Candice isn't John Glover's only claim to fame.
She created a hullabaloo last month after she became the new "American Idol," but Candice Glover's father has six more stars under his roof on rural St. Helena Island.
"My wife loves kids, man, and she always had this dream of having a big family, and I didn't mind having one and so that's what we did," he said.
On this Father's Day, even with the oldest of his seven children having flown off to California, and the next two, Jonathan and Shaquoya, graduating from Beaufort High School on June 6, Glover says he still has a big job to do.
Never miss a local story.
"Fathers, we just have to be there for our kids," he said. "We are their fathers, not their friends. We've got a job to do to raise them."
That's the way it was in his family growing up, and in his wife's family. John and Carole Middleton Glover are so committed to parenting, they adopted five children, blending them all into a home with a father and a mother, where children have chores, everyone goes to church and they do things together.
"My dad told me everything I want in life I work for it," Glover said. "Don't try to get it any other way. If you want something, go out there and work for it. That's what my dad told me."
Now that's what he tells his own string of stars: Candice, Jonathan, Shaquoya, Carlos, David, Careme and Bethany.
Glover grew up about a mile from the girl who would become his high school sweetheart.
John Glover, who goes by "Ricky," was one of six children of John and Josephine Glover. His dad was a fisherman and a contractor. His dad sang at church and in St. Helena quartets, known for his high tenor voice.
Carole, daughter of Nathaniel and Albertha Middleton, said they didn't know each other until they got to Beaufort High. John remembers giving her a ring for Christmas and telling her they were going to get married. They celebrated their 25th anniversary June 4.
Glover started work young, with chores in the home garden. His first job was picking tomatoes and cucumbers. He bought his first bike with money he made heading shrimp at Gay Fish Co. on St. Helena.
Today, he rises for work at 3:30 a.m., five days a week. He commutes 45 minutes to the Waste Management office at the Hickory Hill Landfill in Jasper County, punches in at 4:30 a.m. and leaves the yard behind the wheel of a front-end loading truck that empties commercial dumpsters from Bluffton to Hampton.
He's been with Waste Management almost 16 years. Before that, he worked at C.C. Hendricks Furniture Co. in Beaufort.
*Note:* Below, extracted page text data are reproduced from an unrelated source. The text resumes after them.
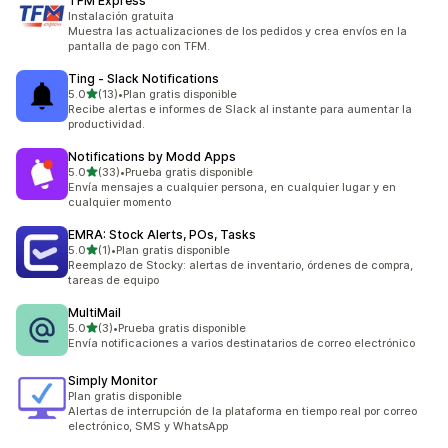
TFM Express
Instalación gratuita
Muestra las actualizaciones de los pedidos y crea envíos en la
pantalla de pago con TFM.
Ting ‑ Slack Notifications
de 5 estrellas
5.0
(13)
•
Plan gratis disponible
13 reseñas en total
Recibe alertas e informes de Slack al instante para aumentar la
productividad.
Notifications by Modd Apps
de 5 estrellas
5.0
(33)
•
Prueba gratis disponible
33 reseñas en total
Envía mensajes a cualquier persona, en cualquier lugar y en
cualquier momento
EMRA: Stock Alerts, POs, Tasks
de 5 estrellas
5.0
(1)
•
Plan gratis disponible
1 reseñas en total
Reemplazo de Stocky: alertas de inventario, órdenes de compra,
tareas de equipo
MultiMail
de 5 estrellas
5.0
(3)
•
Prueba gratis disponible
3 reseñas en total
Envía notificaciones a varios destinatarios de correo electrónico
Simply Monitor
Plan gratis disponible
Alertas de interrupción de la plataforma en tiempo real por correo
electrónico, SMS y WhatsApp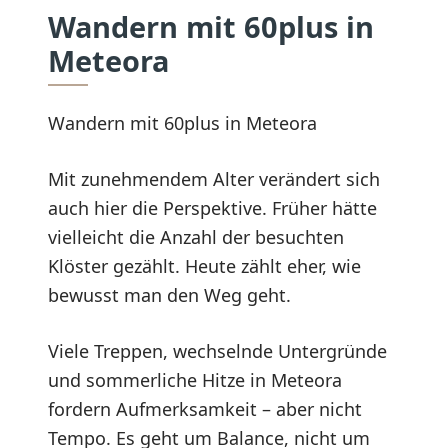
Wandern mit 60plus in
Meteora
Wandern mit 60plus in Meteora
Mit zunehmendem Alter verändert sich
auch hier die Perspektive. Früher hätte
vielleicht die Anzahl der besuchten
Klöster gezählt. Heute zählt eher, wie
bewusst man den Weg geht.
Viele Treppen, wechselnde Untergründe
und sommerliche Hitze in Meteora
fordern Aufmerksamkeit – aber nicht
Tempo. Es geht um Balance, nicht um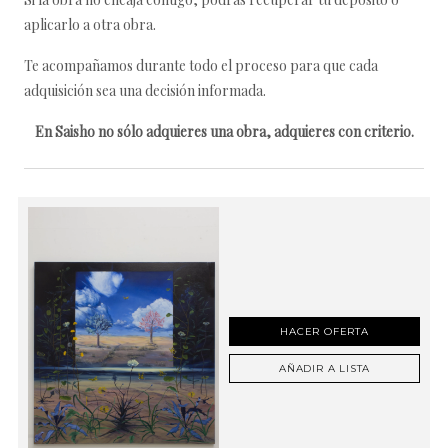
aplicarlo a otra obra.
Te acompañamos durante todo el proceso para que cada
adquisición sea una decisión informada.
En Saisho no sólo adquieres una obra, adquieres con criterio.
HACER OFERTA
AÑADIR A LISTA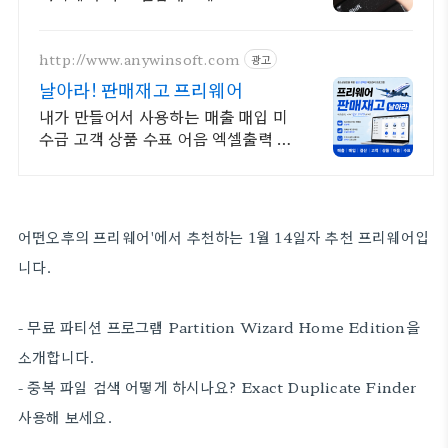
http://www.anywinsoft.com
광고
날아라! 판매재고 프리웨어
내가 만들어서 사용하는 매출 매입 미
수금 고객 상품 수표 어음 엑셀출력 엑
셀유입
어떤오후의 프리웨어'에서 추천하는 1월 14일자 추천 프리웨어입
니다.
- 무료 파티션 프로그램 Partition Wizard Home Edition을
소개합니다.
- 중복 파일 검색 어떻게 하시나요? Exact Duplicate Finder
사용해 보세요.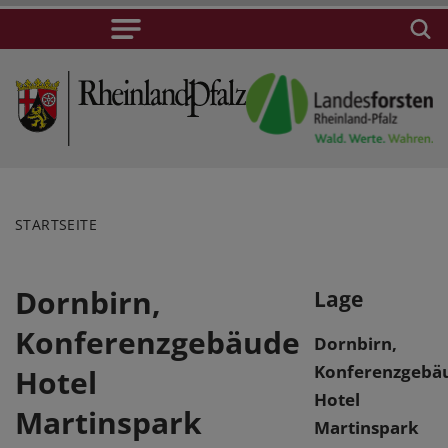
STARTSEITE
Dornbirn,
Lage
Konferenzgebäude
Dornbirn,
Konferenzgebä
Hotel
Hotel
Martinspark
Martinspark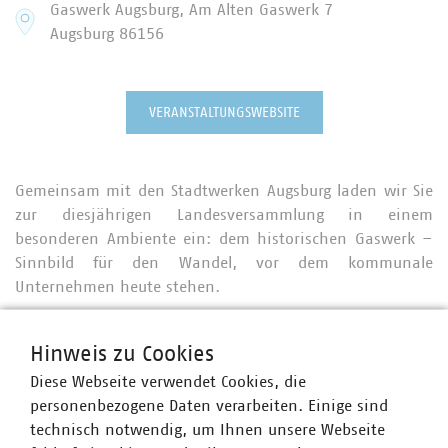
Gaswerk Augsburg, Am Alten Gaswerk 7
Augsburg
86156
VERANSTALTUNGSWEBSITE
Gemeinsam mit den Stadtwerken Augsburg laden wir Sie
zur diesjährigen Landesversammlung in einem
besonderen Ambiente ein: dem historischen Gaswerk –
Sinnbild für den Wandel, vor dem kommunale
Unternehmen heute stehen.
Unter dem Motto „
Vernetzt. Gemeinsam. Sichere
Zukunft
“ diskutieren wir bei unserer VKU-
Hinweis zu Cookies
Landesversammlung am 28. und 29. September aktuelle
Diese Webseite verwendet Cookies, die
Herausforderungen und Chancen für kommunale
personenbezogene Daten verarbeiten. Einige sind
Unternehmen in Bayern. Diese reichen von der
technisch notwendig, um Ihnen unsere Webseite
Transformation und der Resilienz bis hin zu Finanzierung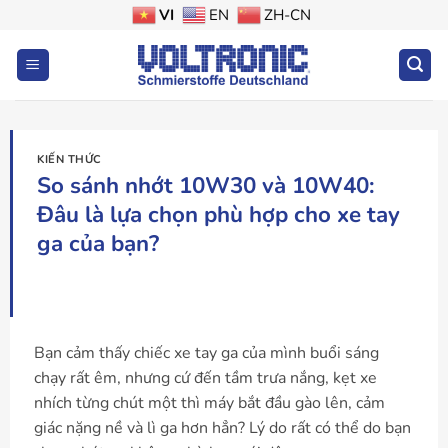
Bỏ
VI
EN
ZH-CN
qua
nội
dung
KIẾN THỨC
So sánh nhớt 10W30 và 10W40:
Đâu là lựa chọn phù hợp cho xe tay
ga của bạn?
Bạn cảm thấy chiếc xe tay ga của mình buổi sáng
chạy rất êm, nhưng cứ đến tầm trưa nắng, kẹt xe
nhích từng chút một thì máy bắt đầu gào lên, cảm
giác nặng nề và lì ga hơn hẳn? Lý do rất có thể do bạn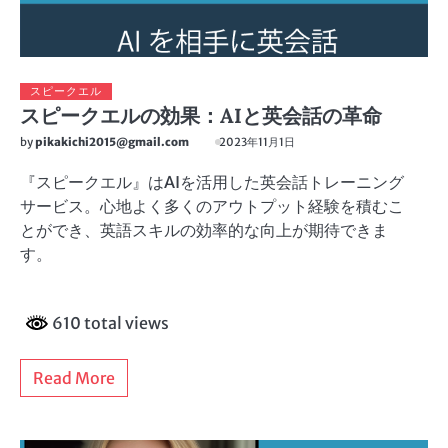
スピークエル
スピークエルの効果：AIと英会話の革命
by
pikakichi2015@gmail.com
2023年11月1日
『スピークエル』はAIを活用した英会話トレーニング
サービス。心地よく多くのアウトプット経験を積むこ
とができ、英語スキルの効率的な向上が期待できま
す。
610 total views
Read More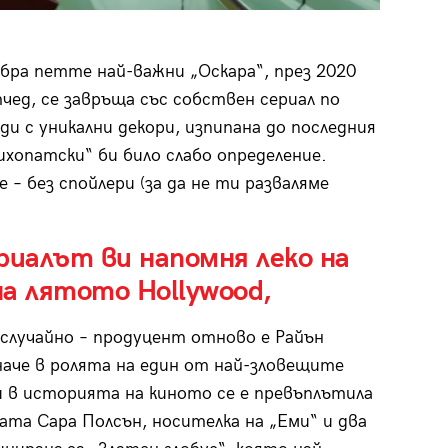
 обра петте най-важни „Оскара“, през 2020
ед, се завръща със собствен сериал по
нди с уникални декори, изпипана до последния
ихопатски“ би било слабо определение.
– без спойлери (за да не ти разваляме
риалът ви напомня леко на
а лятото Hollywood,
 случайно – продуцент отново е Райън
аче в ролята на един от най-зловещите
 в историята на киното се е превъплътила
та Сара Полсън, носителка на „Еми“ и два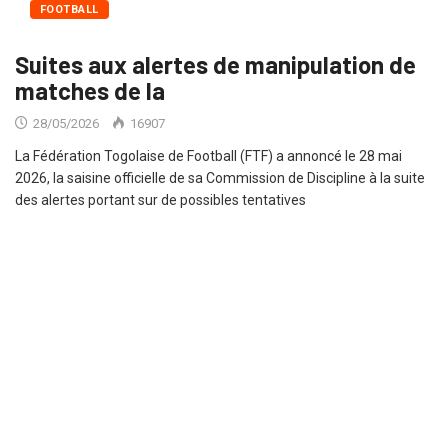
FOOTBALL
Suites aux alertes de manipulation de
matches de la
28/05/2026
16907
La Fédération Togolaise de Football (FTF) a annoncé le 28 mai
2026, la saisine officielle de sa Commission de Discipline à la suite
des alertes portant sur de possibles tentatives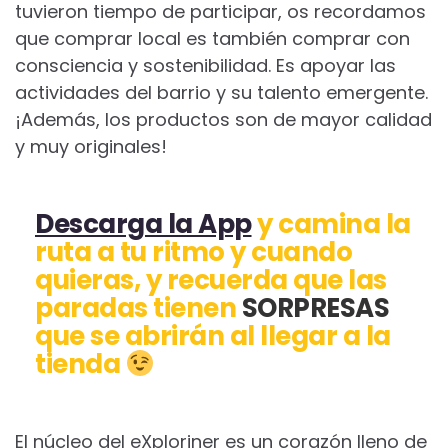
tuvieron tiempo de participar, os recordamos
que comprar local es también comprar con
consciencia y sostenibilidad. Es apoyar las
actividades del barrio y su talento emergente.
¡Además, los productos son de mayor calidad
y muy originales!
Descarga la App
y camina la
ruta a tu ritmo y cuando
quieras, y recuerda que las
paradas tienen
SORPRESAS
que se abrirán al llegar a la
tienda
El núcleo del eXploriner es un corazón lleno de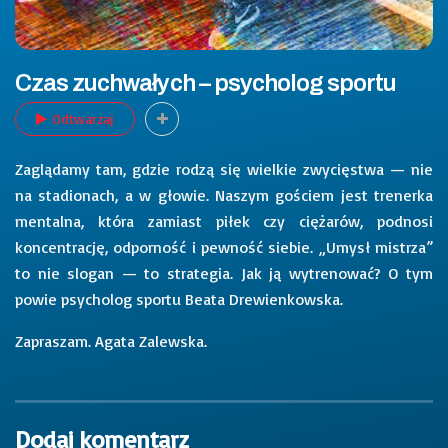
Czas zuchwałych – psycholog sportu
Odtwarzaj
Zaglądamy tam, gdzie rodzą się wielkie zwycięstwa — nie
na stadionach, a w głowie. Naszym gościem jest trenerka
mentalna, która zamiast piłek czy ciężarów, podnosi
koncentrację, odporność i pewność siebie. „Umysł mistrza”
to nie slogan — to strategia. Jak ją wytrenować? O tym
powie psycholog sportu Beata Drewienkowska.
Zapraszam. Agata Zalewska.
Dodaj komentarz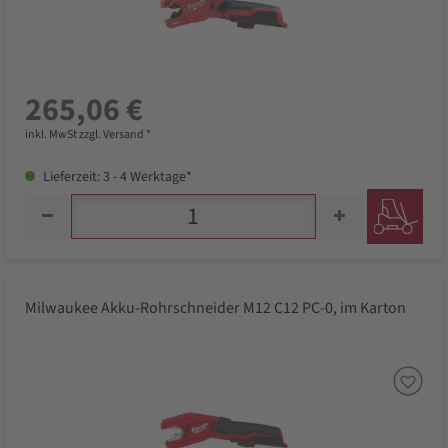
265,06 €
inkl. MwSt zzgl. Versand *
Lieferzeit: 3 - 4 Werktage*
Milwaukee Akku-Rohrschneider M12 C12 PC-0, im Karton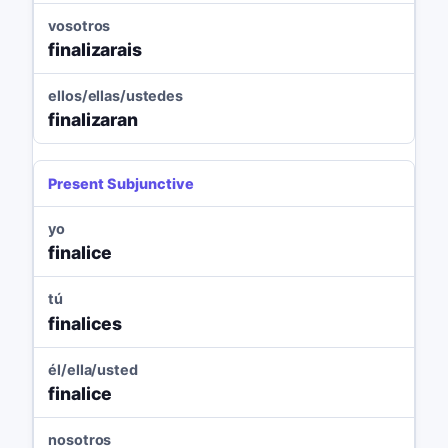
vosotros
finalizarais
ellos/ellas/ustedes
finalizaran
Present Subjunctive
yo
finalice
tú
finalices
él/ella/usted
finalice
nosotros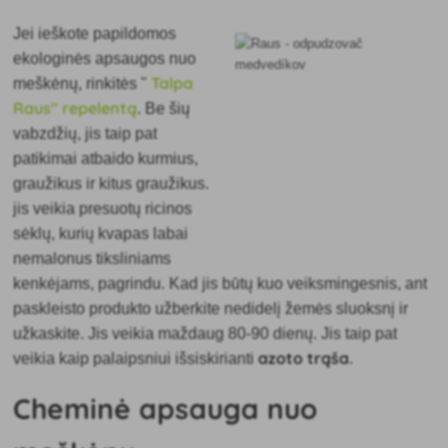
Jei ieškote papildomos
ekologinės apsaugos nuo
Talpa
meškėnų, rinkitės "
Raus" repelentą
. Be šių
vabzdžių, jis taip pat
patikimai atbaido kurmius,
graužikus ir kitus graužikus.
jis veikia presuotų ricinos
sėklų, kurių kvapas labai
nemalonus tiksliniams
kenkėjams, pagrindu. Kad jis būtų kuo veiksmingesnis, ant
paskleisto produkto užberkite nedidelį žemės sluoksnį ir
užkaskite. Jis veikia maždaug 80-90 dienų. Jis taip pat
azoto trąša
veikia kaip palaipsniui išsiskirianti
.
Cheminė apsauga nuo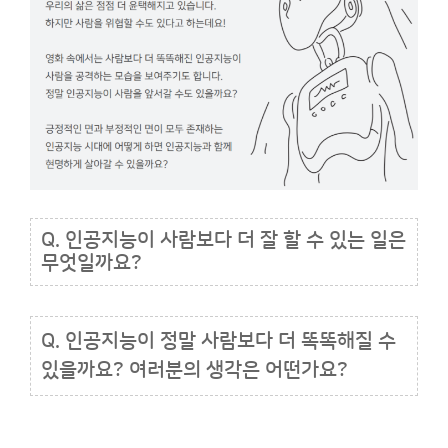
Q. 인공지능이 사람보다 더 잘 할 수 있는 일은
무엇일까요?
Q.
인공지능이 정말 사람보다 더 똑똑해질 수
있을까요? 여러분의 생각은 어떤가요?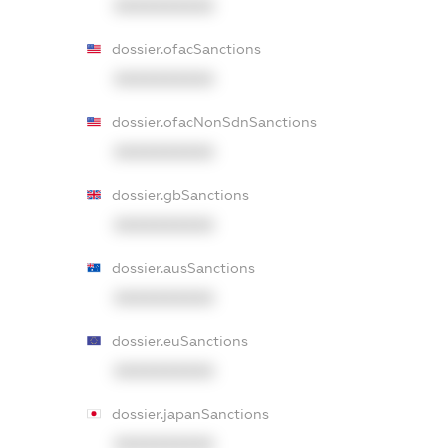
XXXXXXXXXX
dossier.ofacSanctions
XXXXXXXXXX
dossier.ofacNonSdnSanctions
XXXXXXXXXX
dossier.gbSanctions
XXXXXXXXXX
dossier.ausSanctions
XXXXXXXXXX
dossier.euSanctions
XXXXXXXXXX
dossier.japanSanctions
XXXXXXXXXX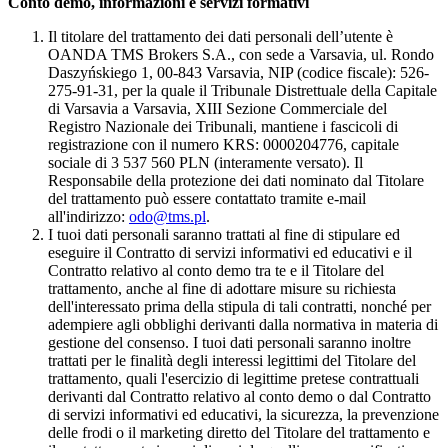
Conto demo, informazioni e servizi formativi
Il titolare del trattamento dei dati personali dell’utente è
OANDA TMS Brokers S.A., con sede a Varsavia, ul. Rondo
Daszyńskiego 1, 00-843 Varsavia, NIP (codice fiscale): 526-
275-91-31, per la quale il Tribunale Distrettuale della Capitale
di Varsavia a Varsavia, XIII Sezione Commerciale del
Registro Nazionale dei Tribunali, mantiene i fascicoli di
registrazione con il numero KRS: 0000204776, capitale
sociale di 3 537 560 PLN (interamente versato). Il
Responsabile della protezione dei dati nominato dal Titolare
del trattamento può essere contattato tramite e-mail
all'indirizzo:
odo@tms.pl
.
I tuoi dati personali saranno trattati al fine di stipulare ed
eseguire il Contratto di servizi informativi ed educativi e il
Contratto relativo al conto demo tra te e il Titolare del
trattamento, anche al fine di adottare misure su richiesta
dell'interessato prima della stipula di tali contratti, nonché per
adempiere agli obblighi derivanti dalla normativa in materia di
gestione del consenso. I tuoi dati personali saranno inoltre
trattati per le finalità degli interessi legittimi del Titolare del
trattamento, quali l'esercizio di legittime pretese contrattuali
derivanti dal Contratto relativo al conto demo o dal Contratto
di servizi informativi ed educativi, la sicurezza, la prevenzione
delle frodi o il marketing diretto del Titolare del trattamento e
He can work 10 or 12 hours some days, depending on the weather and the route.
But last week, the Glover family still managed to go to the movies together on Hilton Head Island. Carole said her husband doesn't delegate the children to her.
"I'll go out there and play basketball with them," said the 51-year-old father. "Sometimes it's video games, or sometimes we just watch a game. They love to watch football, but we like different teams, so on Sundays in the NFL season, there's a lot of trash talking."
'DARE TO BE DIFFERENT'
Glover said a father's main job is to simply be there.
But he can share a lot more wisdom if you ask.
How do you instill confidence in your children?
"By actually going out and doing what I say, showing them that even though there are going to be difficult times I still can go forward and do what I've got to do. Sometimes things are going to get hard. You just have to believe you can do it."
Why do you emphasize faith?
"It just gives them a little extra ooomph they need, just to believe that God can help them if they really believe."
What did you tell your recent high school graduates?
"I told them they are coming into the real world now. Always be polite to people and always remember to respect others. Just like how humble Candice is ... that's how we try to raise our kids. They are going to come across enough bad people or whatnot, so we say to always try to be polite."
What has been your advice to Candice?
"She keeps saying she does not want to change. And I tell her to be yourself. Sometimes when she was growing up I had to tell her, 'You know that's not you, so why would you do that?' I still tell her: 'Dare to be different.' "
If Candice can win "American Idol," there's no reason her father can't be the next Dr. Phil.